## [The exercise]
Convert the lines below into a numbered list, skipping any blank lines and leaving out the pictures.

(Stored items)
######
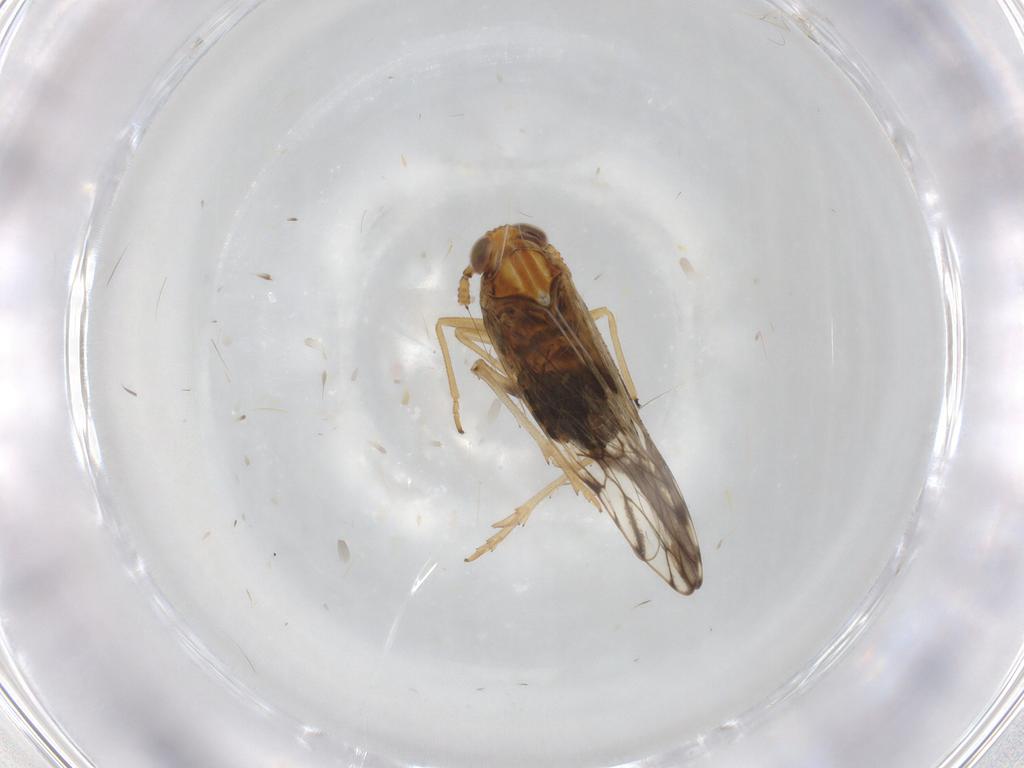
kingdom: Animalia
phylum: Arthropoda
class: Insecta
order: Hemiptera
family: Delphacidae
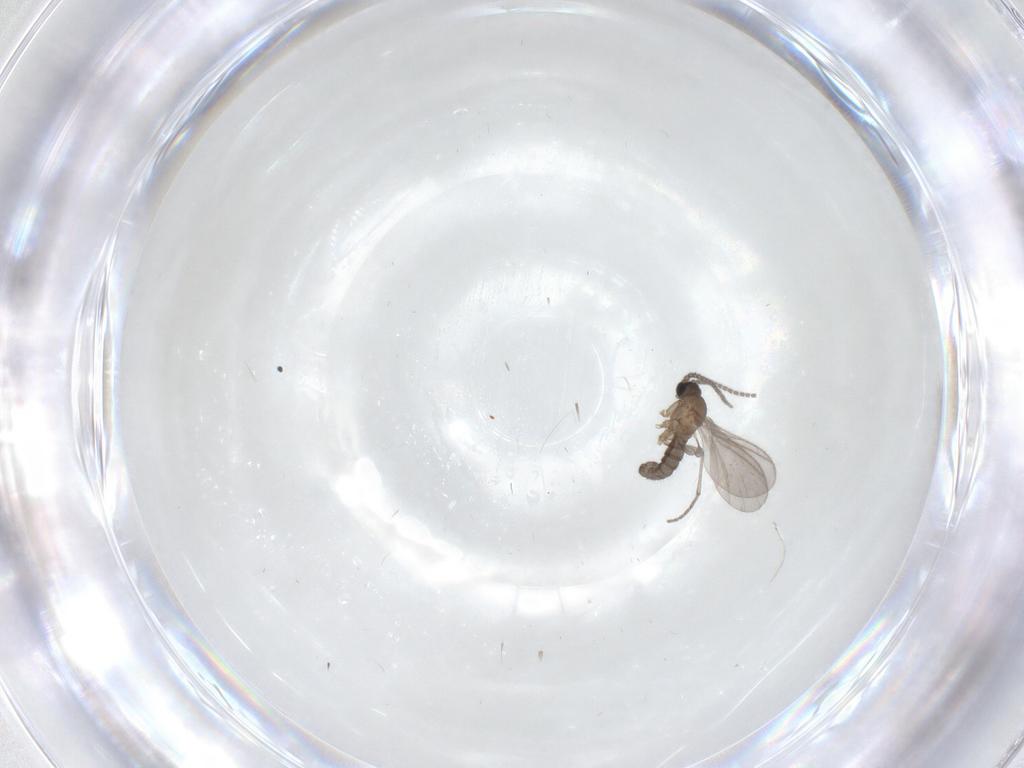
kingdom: Animalia
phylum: Arthropoda
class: Insecta
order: Diptera
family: Sciaridae
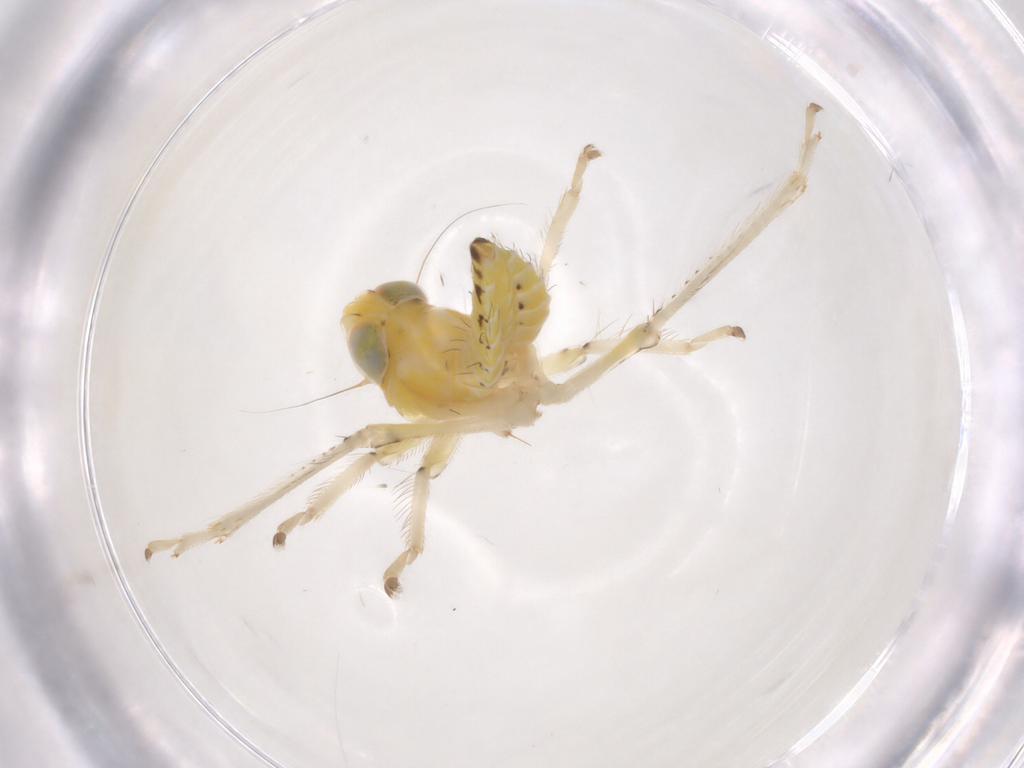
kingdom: Animalia
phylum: Arthropoda
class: Insecta
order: Hemiptera
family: Cicadellidae
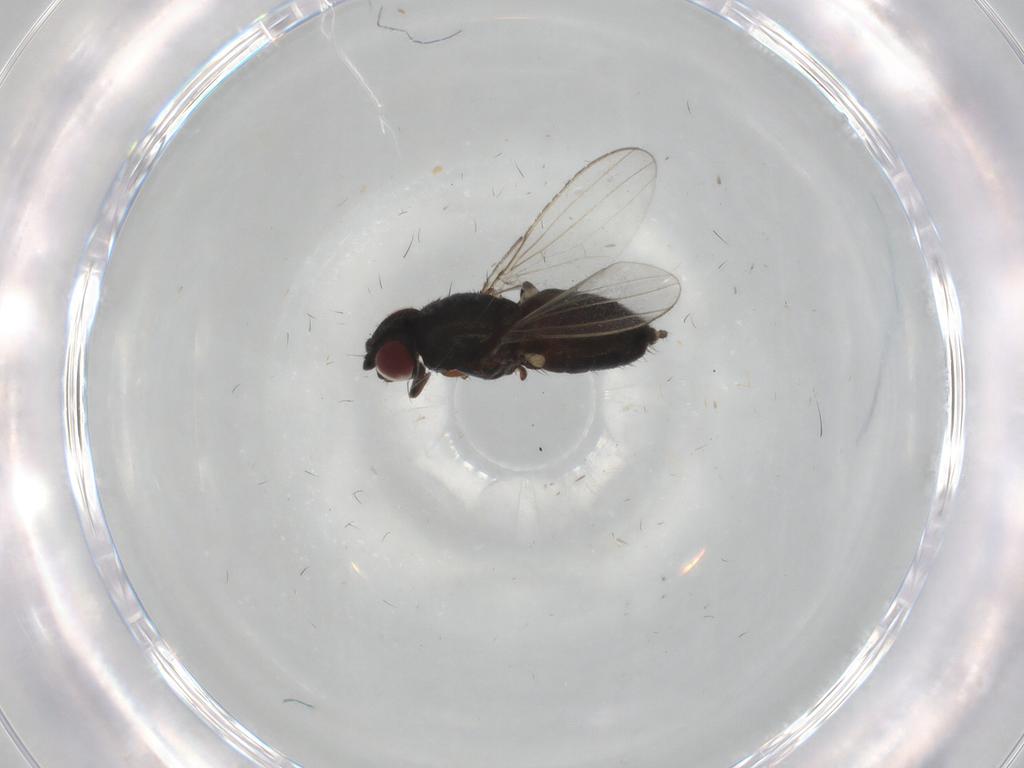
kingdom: Animalia
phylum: Arthropoda
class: Insecta
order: Diptera
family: Milichiidae
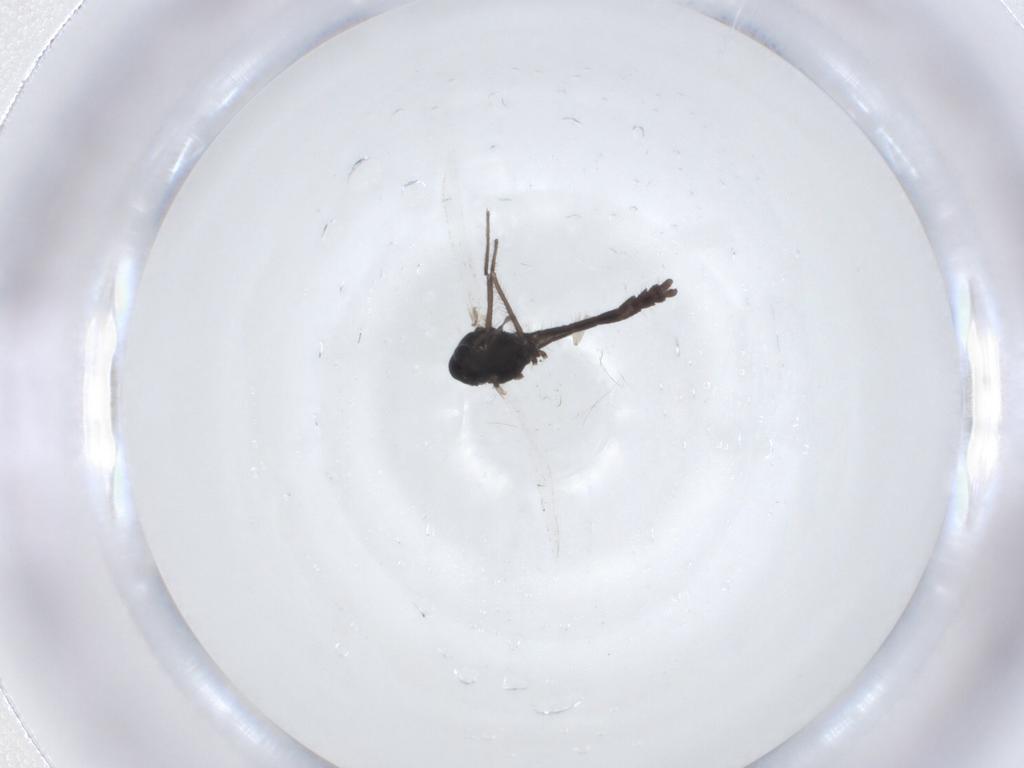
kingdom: Animalia
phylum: Arthropoda
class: Insecta
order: Diptera
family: Cecidomyiidae
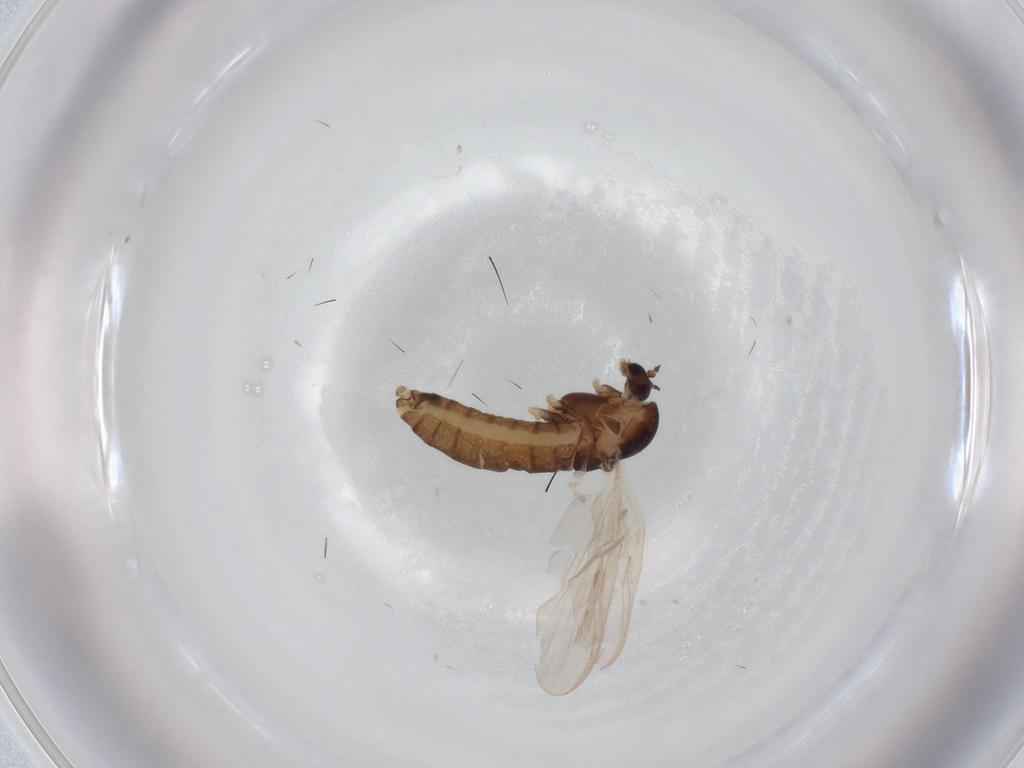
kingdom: Animalia
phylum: Arthropoda
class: Insecta
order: Diptera
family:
######
## [Output]
1. kingdom: Animalia
2. phylum: Arthropoda
3. class: Insecta
4. order: Hemiptera
5. family: Delphacidae
6. kingdom: Animalia
7. phylum: Arthropoda
8. class: Insecta
9. order: Diptera
10. family: Sciaridae
11. kingdom: Animalia
12. phylum: Arthropoda
13. class: Insecta
14. order: Hemiptera
15. family: Cicadellidae
16. kingdom: Animalia
17. phylum: Arthropoda
18. class: Insecta
19. order: Diptera
20. family: Milichiidae
21. kingdom: Animalia
22. phylum: Arthropoda
23. class: Insecta
24. order: Diptera
25. family: Cecidomyiidae
26. kingdom: Animalia
27. phylum: Arthropoda
28. class: Insecta
29. order: Diptera
30. family:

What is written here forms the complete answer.